▸ RECORDS FOR THIS EXERCISE:
--------------------------------------------------

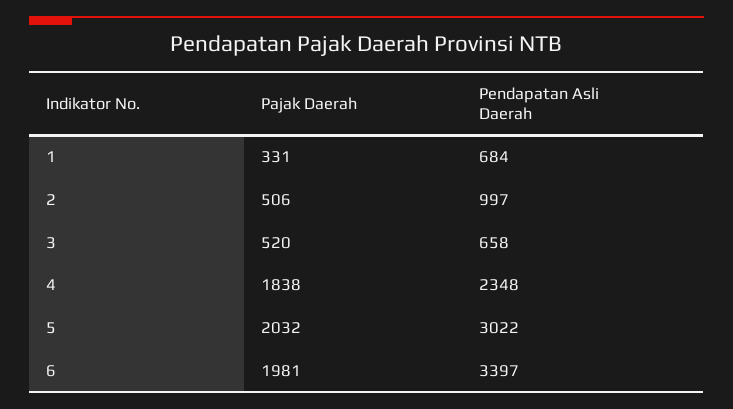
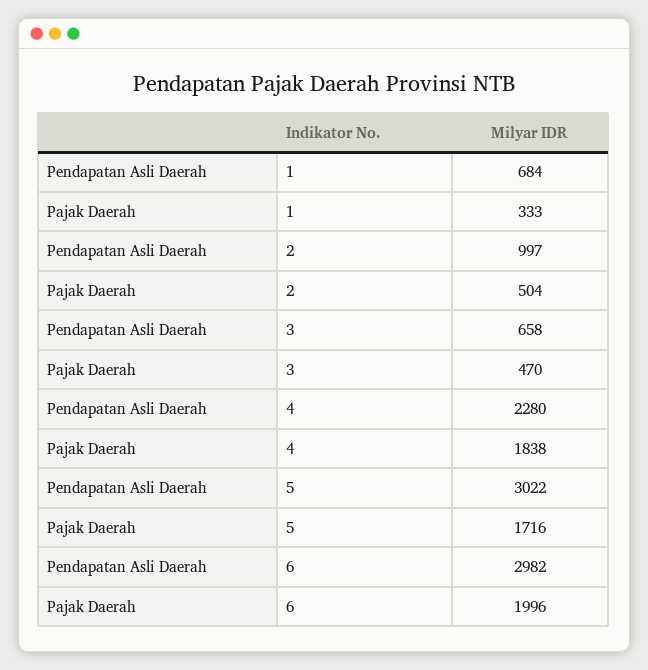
  {
    "Pajak Daerah": {
-     "1": 331,
+     "1": 333,
-     "2": 506,
+     "2": 504,
-     "3": 520,
+     "3": 470,
      "4": 1838,
-     "5": 2032,
+     "5": 1716,
-     "6": 1981
+     "6": 1996
    },
    "Pendapatan Asli Daerah": {
      "1": 684,
      "2": 997,
      "3": 658,
-     "4": 2348,
+     "4": 2280,
      "5": 3022,
-     "6": 3397
+     "6": 2982
    }
  }

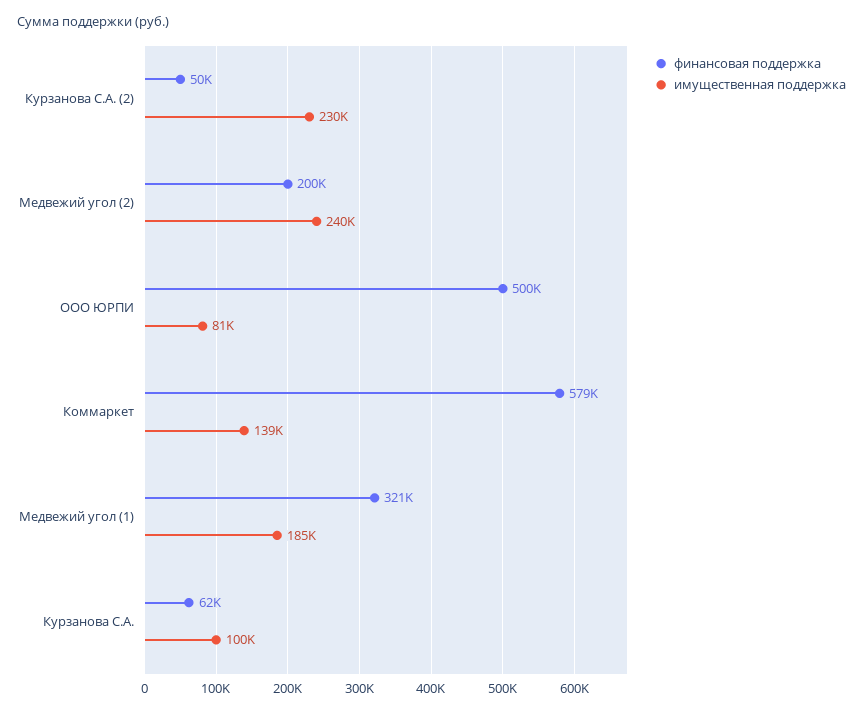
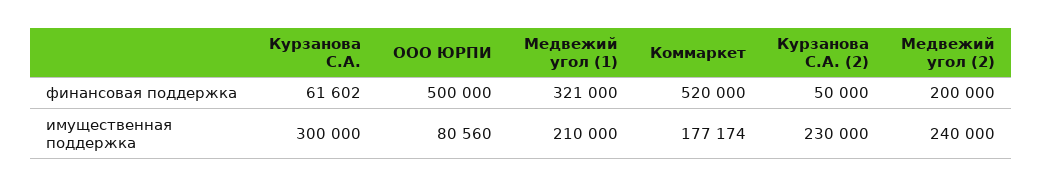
  {
    "финансовая поддержка": {
      "Курзанова С.А. (2)": 50000,
      "Медвежий угол (2)": 200000,
      "ООО ЮРПИ": 500000,
-     "Коммаркет": 579000,
+     "Коммаркет": 520000,
      "Медвежий угол (1)": 321000,
      "Курзанова С.А.": 61602
    },
    "имущественная поддержка": {
      "Курзанова С.А. (2)": 230000,
      "Медвежий угол (2)": 240000,
      "ООО ЮРПИ": 80560,
-     "Коммаркет": 139000,
+     "Коммаркет": 177174,
-     "Медвежий угол (1)": 185000,
+     "Медвежий угол (1)": 210000,
-     "Курзанова С.А.": 100000
+     "Курзанова С.А.": 300000
    }
  }

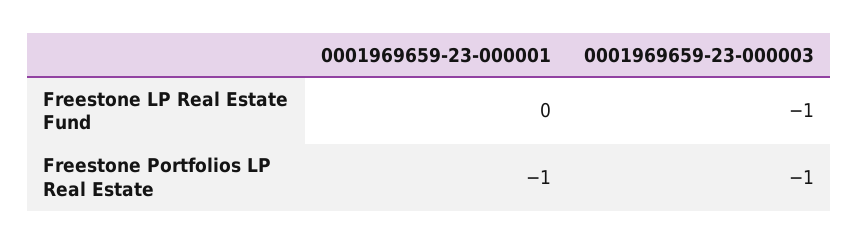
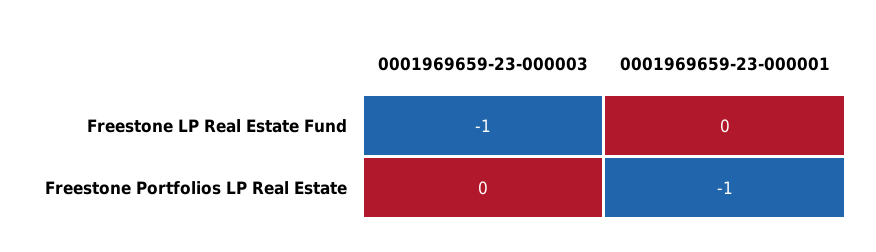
  {
    "0001969659-23-000001": {
      "Freestone LP Real Estate Fund": 0,
      "Freestone Portfolios LP Real Estate": -1
    },
    "0001969659-23-000003": {
      "Freestone LP Real Estate Fund": -1,
-     "Freestone Portfolios LP Real Estate": -1
+     "Freestone Portfolios LP Real Estate": 0
    }
  }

--------------------------------------------------

▸ DIRECTIONS FOR THIS TASK: Pull every line containing the string "Daerah" out of the data above and copy it.

▸ TASK RESPONSE:
    "Pajak Daerah": {
    "Pendapatan Asli Daerah": {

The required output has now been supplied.